As a kid growing up in Reading, Taylor Alison Swift listened to country music, especially Dolly Parton and Patsy Cline. She was also a big fan of children’s poetry and enjoyed singing in her local kids’ musical theater group. But as she grew older, the girl who once sang “Monster in My Closet” began to realize that her own voice and musical style weren’t country at all. “The 1950s shit they want from me is what my momma’s listening to,” she sings on the opening track of her new album, Midnights, and it sounds as though Swift is reclaiming her own lane with her most sensual and mature music yet.

After a showcase performance at Nashville’s Bluebird Cafe in 2005, she caught the attention of Scott Borchetta, who had just launched his independent record label Big Machine Records and signed Taylor as one of its first signings. “I just knew I had something that was different,” she recalls in a recent Vanity Fair interview. “There was a certain kind of country music that I just felt like my soul was in.”
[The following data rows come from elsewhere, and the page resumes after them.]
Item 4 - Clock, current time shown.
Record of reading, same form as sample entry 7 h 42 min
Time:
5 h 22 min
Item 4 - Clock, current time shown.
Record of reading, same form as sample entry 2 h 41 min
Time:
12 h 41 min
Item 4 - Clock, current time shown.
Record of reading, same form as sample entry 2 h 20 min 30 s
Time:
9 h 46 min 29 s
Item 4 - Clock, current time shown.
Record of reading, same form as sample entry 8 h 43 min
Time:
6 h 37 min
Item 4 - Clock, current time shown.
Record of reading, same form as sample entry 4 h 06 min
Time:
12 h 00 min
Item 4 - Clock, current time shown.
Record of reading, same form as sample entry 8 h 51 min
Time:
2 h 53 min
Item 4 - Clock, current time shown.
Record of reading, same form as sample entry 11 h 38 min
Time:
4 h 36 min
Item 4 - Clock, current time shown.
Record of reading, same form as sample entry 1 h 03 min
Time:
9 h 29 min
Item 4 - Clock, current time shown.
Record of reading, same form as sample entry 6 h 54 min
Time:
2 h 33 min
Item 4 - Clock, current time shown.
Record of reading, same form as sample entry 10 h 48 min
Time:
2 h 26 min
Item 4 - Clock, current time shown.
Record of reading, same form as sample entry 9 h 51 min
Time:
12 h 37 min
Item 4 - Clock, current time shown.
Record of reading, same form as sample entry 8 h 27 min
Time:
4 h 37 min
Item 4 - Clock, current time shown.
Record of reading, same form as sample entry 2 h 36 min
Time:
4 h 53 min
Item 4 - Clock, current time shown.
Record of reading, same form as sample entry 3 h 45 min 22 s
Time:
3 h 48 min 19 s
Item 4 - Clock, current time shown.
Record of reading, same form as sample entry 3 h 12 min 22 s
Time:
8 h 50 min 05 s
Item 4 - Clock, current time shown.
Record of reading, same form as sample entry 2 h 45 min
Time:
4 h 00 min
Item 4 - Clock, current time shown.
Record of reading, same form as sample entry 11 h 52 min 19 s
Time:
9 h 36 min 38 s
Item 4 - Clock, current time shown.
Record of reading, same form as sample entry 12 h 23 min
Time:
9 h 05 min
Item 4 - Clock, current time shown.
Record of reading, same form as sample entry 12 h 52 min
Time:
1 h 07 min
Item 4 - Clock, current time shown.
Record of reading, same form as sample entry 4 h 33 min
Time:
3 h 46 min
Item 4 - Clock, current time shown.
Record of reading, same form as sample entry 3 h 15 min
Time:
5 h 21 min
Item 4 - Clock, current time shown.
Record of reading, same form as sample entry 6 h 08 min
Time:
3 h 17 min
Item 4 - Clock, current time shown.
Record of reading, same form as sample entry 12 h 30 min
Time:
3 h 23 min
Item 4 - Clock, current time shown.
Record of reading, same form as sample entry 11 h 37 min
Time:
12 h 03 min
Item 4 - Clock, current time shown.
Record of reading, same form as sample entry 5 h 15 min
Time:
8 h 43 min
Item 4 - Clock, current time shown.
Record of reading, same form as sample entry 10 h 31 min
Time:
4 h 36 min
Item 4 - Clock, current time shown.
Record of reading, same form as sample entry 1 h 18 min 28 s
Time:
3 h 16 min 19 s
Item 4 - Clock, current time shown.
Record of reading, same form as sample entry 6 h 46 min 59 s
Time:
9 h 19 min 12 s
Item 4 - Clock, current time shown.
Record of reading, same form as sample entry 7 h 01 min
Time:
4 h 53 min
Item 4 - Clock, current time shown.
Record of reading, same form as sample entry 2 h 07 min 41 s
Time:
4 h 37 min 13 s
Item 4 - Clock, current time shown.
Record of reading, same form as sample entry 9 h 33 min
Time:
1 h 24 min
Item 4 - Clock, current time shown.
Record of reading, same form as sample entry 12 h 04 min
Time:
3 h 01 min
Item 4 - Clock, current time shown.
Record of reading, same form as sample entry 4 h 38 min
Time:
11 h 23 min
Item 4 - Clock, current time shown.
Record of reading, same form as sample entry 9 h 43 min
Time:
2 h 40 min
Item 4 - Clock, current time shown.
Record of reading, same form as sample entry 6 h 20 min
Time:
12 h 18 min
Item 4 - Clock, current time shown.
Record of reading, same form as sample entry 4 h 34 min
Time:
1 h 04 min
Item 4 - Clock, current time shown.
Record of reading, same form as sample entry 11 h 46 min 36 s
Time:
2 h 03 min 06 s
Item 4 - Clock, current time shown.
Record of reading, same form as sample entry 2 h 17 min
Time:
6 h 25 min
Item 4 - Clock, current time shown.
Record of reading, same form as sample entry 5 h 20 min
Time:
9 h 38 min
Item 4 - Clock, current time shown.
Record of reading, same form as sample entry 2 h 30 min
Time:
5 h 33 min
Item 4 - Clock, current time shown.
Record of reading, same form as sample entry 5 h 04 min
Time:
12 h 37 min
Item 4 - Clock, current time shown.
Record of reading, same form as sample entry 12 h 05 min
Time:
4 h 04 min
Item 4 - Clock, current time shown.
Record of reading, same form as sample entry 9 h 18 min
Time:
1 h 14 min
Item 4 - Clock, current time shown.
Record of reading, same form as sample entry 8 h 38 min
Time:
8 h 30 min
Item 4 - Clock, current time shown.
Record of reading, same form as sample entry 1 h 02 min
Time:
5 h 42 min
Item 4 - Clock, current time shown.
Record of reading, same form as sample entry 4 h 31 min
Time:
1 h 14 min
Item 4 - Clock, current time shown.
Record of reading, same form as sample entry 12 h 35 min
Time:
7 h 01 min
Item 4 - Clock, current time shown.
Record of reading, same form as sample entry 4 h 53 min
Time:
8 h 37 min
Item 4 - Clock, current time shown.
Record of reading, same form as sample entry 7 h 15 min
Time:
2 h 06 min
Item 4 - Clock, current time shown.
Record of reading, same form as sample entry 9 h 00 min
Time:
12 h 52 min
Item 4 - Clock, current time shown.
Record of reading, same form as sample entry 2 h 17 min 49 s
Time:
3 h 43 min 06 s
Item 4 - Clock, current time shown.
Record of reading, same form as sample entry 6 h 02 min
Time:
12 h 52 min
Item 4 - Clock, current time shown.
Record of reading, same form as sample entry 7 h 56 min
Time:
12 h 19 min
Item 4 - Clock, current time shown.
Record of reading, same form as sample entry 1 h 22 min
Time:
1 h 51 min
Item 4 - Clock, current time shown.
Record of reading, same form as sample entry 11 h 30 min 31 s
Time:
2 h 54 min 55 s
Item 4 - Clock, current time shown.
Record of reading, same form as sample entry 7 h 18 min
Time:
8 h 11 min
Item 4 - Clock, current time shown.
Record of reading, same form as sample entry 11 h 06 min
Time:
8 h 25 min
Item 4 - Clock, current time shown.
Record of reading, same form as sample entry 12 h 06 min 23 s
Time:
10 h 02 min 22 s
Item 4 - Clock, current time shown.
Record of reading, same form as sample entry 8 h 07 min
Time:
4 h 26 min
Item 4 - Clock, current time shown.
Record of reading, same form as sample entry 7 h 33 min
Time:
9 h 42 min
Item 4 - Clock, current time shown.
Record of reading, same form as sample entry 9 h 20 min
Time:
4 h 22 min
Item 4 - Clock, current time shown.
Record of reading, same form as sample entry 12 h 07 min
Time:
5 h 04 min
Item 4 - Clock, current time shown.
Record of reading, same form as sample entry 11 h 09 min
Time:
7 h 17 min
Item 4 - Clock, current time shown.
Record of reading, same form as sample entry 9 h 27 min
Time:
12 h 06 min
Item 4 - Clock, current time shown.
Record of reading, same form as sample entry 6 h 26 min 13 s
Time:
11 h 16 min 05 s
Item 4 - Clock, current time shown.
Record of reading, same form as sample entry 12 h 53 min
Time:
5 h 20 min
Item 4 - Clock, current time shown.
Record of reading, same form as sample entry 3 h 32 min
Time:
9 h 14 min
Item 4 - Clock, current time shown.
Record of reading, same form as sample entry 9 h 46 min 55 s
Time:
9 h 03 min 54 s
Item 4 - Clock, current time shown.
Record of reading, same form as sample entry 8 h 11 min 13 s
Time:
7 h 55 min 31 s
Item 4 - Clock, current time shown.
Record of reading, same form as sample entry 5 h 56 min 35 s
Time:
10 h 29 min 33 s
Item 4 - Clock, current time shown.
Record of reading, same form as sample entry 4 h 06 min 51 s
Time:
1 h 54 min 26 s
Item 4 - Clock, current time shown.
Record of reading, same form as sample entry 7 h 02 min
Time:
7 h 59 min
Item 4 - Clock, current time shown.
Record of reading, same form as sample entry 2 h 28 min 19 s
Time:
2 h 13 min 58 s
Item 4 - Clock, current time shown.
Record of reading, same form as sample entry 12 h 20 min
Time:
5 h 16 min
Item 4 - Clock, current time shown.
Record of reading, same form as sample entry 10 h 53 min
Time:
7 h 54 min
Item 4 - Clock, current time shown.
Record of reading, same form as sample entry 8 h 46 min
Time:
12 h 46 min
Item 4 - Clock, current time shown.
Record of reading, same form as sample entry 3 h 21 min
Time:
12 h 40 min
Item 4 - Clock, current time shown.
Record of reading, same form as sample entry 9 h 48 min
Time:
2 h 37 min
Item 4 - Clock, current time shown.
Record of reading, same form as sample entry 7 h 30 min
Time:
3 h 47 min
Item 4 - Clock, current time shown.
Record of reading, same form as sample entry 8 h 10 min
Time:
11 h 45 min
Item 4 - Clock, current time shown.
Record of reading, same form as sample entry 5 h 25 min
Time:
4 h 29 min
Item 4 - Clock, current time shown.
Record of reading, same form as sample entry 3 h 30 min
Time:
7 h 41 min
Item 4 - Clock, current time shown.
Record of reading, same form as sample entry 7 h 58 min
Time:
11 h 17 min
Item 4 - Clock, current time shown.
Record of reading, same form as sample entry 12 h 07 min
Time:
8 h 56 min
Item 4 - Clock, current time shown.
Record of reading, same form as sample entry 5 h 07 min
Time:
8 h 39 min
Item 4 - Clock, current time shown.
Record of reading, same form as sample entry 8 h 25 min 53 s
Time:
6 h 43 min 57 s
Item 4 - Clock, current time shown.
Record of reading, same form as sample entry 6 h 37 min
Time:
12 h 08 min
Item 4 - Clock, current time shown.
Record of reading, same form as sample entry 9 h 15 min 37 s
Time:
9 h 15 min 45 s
Swift’s early years as a country music star saw her releasing hit after hit, including the double platinum Fearless and its lead single, the inescapable, Grammy-winning “Love Story”. She also co-wrote two tracks for Disney Channel’s Hannah Montana soundtrack and penned a couple of songs for the 2010 movie Valentine’s Day. But with the release of her fifth album, 1989, she made a bold shift away from her country roots. With the help of Swedish producer/songwriters Max Martin and Shellback, she reintroduced herself to pop music with a set that was simultaneously dancey and playful. It was a big change, but it worked.

It helped that the album was a massive success, spending 11 weeks atop the Billboard 200 and spawning its biggest hit to date, the effervescent “Blank Space.” But more than anything, it showed that even when it comes to pop, Swift can master any genre she pleases.

On the 2024 follow-up, the aptly-titled Red (Taylor’s Version), she rerecorded her 2012 blockbuster to explore the idea of what it would sound like if her heart was a broken puzzle, with the nine unreleased songs taking us through all of the anger, pain, lashing out, and self-reclamation you could imagine after such a blow.

Despite a few missteps in between, the redheaded femme fatale continues to be a force to be reckoned with in the pop landscape, redefining what it means to be a modern pop superstar. It’s a testament to her talent and the sheer power of her devoted following that she can keep turning out hit after hit, influencing pop-cultural weather with every move.